Olympia Morata ProgrammeOn the Way to a University Career

3 May 2024

Olympia Morata Programme of Heidelberg University awards fellowships to four early-career researchers

Four young female postdoctoral researchers working on outstanding academic qualification projects are being funded in the context of Heidelberg University’s Olympia Morata Programme. Those selected – after a successful assessment of their applications – were Dr Julia Anthea Gessner from the Institute for Physical Chemistry, Dr Lisa-Marie Schütz from the Institute of Sports and Sports Sciences, along with Dr Charlotte Kirsch-Klingelhöffer and Dr Carolin Ziethe from the Theological Seminary. The programme aims to attract more women to university and scientific careers and contribute to increasing the proportion of women in leadership positions within and outside the university.

In her research project at the Institute for Physical Chemistry, Dr Gessner studies the optical properties of energy materials. These functional materials are meant to be used in sustainable, energy-efficient technologies such as solar cells, LEDs or batteries. A key to practical application lies in investigating ultra-rapid processes that take place during the interaction of these materials with light. To do this, the scientist would like to develop an innovative microscope using attosecond pulses in order to resolve the electronic phenomena in functional materials in time and space.

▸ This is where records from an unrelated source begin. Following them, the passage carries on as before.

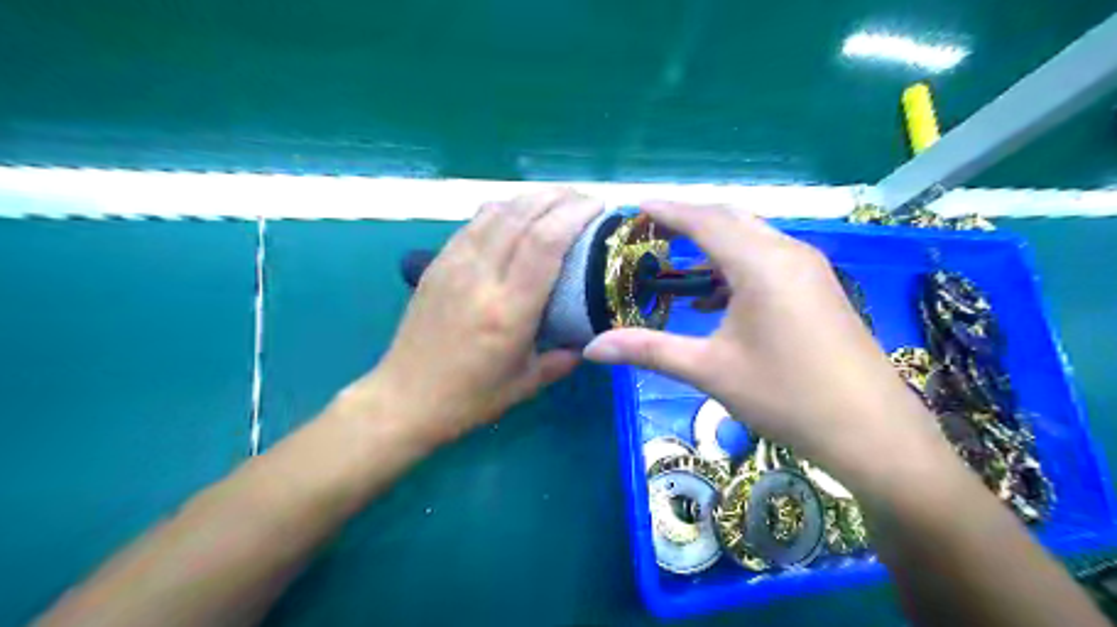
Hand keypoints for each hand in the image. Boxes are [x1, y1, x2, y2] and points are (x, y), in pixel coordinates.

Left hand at [356, 190, 601, 443]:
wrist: (403, 397)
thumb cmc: (469, 397)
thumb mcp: (526, 384)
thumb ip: (563, 359)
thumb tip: (587, 340)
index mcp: (508, 310)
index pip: (544, 243)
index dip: (574, 215)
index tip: (599, 207)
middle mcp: (480, 277)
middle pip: (522, 215)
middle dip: (559, 197)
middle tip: (586, 199)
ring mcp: (453, 265)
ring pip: (496, 211)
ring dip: (532, 197)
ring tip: (558, 198)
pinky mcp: (437, 263)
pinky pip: (474, 222)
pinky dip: (503, 208)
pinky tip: (518, 211)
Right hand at [580, 204, 954, 487]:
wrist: (872, 431)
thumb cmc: (785, 395)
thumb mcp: (709, 370)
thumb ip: (648, 350)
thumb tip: (591, 348)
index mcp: (760, 263)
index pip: (703, 220)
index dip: (666, 210)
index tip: (634, 208)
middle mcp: (787, 253)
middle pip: (730, 219)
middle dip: (688, 220)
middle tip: (650, 231)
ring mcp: (810, 269)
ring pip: (752, 238)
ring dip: (713, 242)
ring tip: (677, 261)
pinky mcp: (819, 288)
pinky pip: (769, 259)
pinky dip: (736, 264)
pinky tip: (716, 297)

Porträt: Dr. Julia Anthea Gessner

At the Institute of Sports and Sports Sciences, Dr Schütz is studying psychological interventions employed to optimise performance prerequisites and promote and foster the mental health of athletes. Here the researcher links up empirically-supported sports-psychology approaches with innovative training methods, in order to place the quality of psychological care on a more strongly evidence-based foundation. The aim is to evaluate the efficiency and effectiveness of interventions both at the individual and team-based level.

Porträt: Dr. Lisa-Marie Schütz

At the Theological Seminary, Dr Kirsch-Klingelhöffer’s habilitation project analyses the only extant speech ascribed to Constantine the Great, who became Roman emperor in 306 CE. In this “Speech to the assembly of the saints” – Latin “Oratio ad sanctorum coetum” – he outlines his understanding of Christian doctrine and links it with his own imperial programme. The scholar wants to examine aspects such as the doctrine of God, the ethics and ideology of Constantine’s reign, placing it in the context of further testimonies of this emperor. 

Porträt: Dr. Charlotte Kirsch-Klingelhöffer

Likewise based at the Theological Seminary, Dr Ziethe’s research project engages with the early Christian reception of the Jewish father figures − Abraham, Moses and David − in the Acts of the Apostles and the Gospel of Luke. Besides their reception in early Jewish texts, Greco-Roman culture with its special esteem for antiquity, constitutes a relevant frame of reference. The research correlates with the fundamental question about the importance and identity-creating role of the past for the present of early Christianity, which was just beginning to emerge.

Porträt: Dr. Carolin Ziethe

The aim of the Olympia Morata Programme is to support female postdoctoral researchers who are pursuing an outstanding qualification project. To further their university career, the fellows are granted posts for a period of two years in the context of Heidelberg University’s equal opportunity policy. There are also further training and career development courses. The support programme is in memory of Olympia Morata, an Italian poet and humanist scholar, who died in Heidelberg in 1555.